→ Your task
Copy the entries below exactly, but only from the line containing "Task for the" through the final line.

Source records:
##########
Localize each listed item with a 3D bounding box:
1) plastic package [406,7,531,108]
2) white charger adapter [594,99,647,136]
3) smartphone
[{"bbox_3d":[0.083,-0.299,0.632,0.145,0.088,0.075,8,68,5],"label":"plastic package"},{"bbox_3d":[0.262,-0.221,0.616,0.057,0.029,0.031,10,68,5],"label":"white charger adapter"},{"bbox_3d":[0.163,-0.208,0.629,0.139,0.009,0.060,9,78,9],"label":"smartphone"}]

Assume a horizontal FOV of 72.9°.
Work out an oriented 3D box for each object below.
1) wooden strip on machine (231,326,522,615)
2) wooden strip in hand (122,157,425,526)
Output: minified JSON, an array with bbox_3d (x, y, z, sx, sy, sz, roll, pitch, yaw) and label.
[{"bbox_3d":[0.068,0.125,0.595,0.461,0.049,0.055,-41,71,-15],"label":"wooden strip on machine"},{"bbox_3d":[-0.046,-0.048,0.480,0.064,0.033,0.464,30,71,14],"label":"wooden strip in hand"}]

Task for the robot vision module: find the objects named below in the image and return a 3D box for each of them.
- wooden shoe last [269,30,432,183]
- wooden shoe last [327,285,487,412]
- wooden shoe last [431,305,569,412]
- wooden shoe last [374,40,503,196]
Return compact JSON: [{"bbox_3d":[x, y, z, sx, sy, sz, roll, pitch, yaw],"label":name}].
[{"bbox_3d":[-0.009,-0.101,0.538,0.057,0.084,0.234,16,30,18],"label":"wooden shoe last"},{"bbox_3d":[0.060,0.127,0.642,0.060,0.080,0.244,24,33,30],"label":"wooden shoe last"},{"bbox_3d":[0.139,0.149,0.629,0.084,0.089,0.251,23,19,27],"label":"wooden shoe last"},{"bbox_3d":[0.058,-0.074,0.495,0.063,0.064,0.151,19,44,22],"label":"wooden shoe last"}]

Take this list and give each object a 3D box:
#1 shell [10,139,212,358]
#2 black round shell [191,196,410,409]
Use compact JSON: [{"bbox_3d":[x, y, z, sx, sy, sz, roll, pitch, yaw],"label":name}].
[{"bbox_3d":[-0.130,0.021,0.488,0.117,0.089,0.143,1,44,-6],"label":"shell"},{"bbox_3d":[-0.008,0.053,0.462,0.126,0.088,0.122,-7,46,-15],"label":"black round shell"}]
##########
→ Your response
Task for the robot vision module: find the objects named below in the image and return a 3D box for each of them.
- wooden shoe last [269,30,432,183]
- wooden shoe last [327,285,487,412]
- wooden shoe last [431,305,569,412]
- wooden shoe last [374,40,503,196]
Return compact JSON: [{"bbox_3d":[x, y, z, sx, sy, sz, roll, pitch, yaw],"label":name}].
[{"bbox_3d":[-0.009,-0.101,0.538,0.057,0.084,0.234,16,30,18],"label":"wooden shoe last"},{"bbox_3d":[0.060,0.127,0.642,0.060,0.080,0.244,24,33,30],"label":"wooden shoe last"},{"bbox_3d":[0.139,0.149,0.629,0.084,0.089,0.251,23,19,27],"label":"wooden shoe last"},{"bbox_3d":[0.058,-0.074,0.495,0.063,0.064,0.151,19,44,22],"label":"wooden shoe last"}]

Take this list and give each object a 3D box:
#1 shell [10,139,212,358]
#2 black round shell [191,196,410,409]
Use compact JSON: [{"bbox_3d":[x, y, z, sx, sy, sz, roll, pitch, yaw],"label":name}].
[{"bbox_3d":[-0.130,0.021,0.488,0.117,0.089,0.143,1,44,-6],"label":"shell"},{"bbox_3d":[-0.008,0.053,0.462,0.126,0.088,0.122,-7,46,-15],"label":"black round shell"}]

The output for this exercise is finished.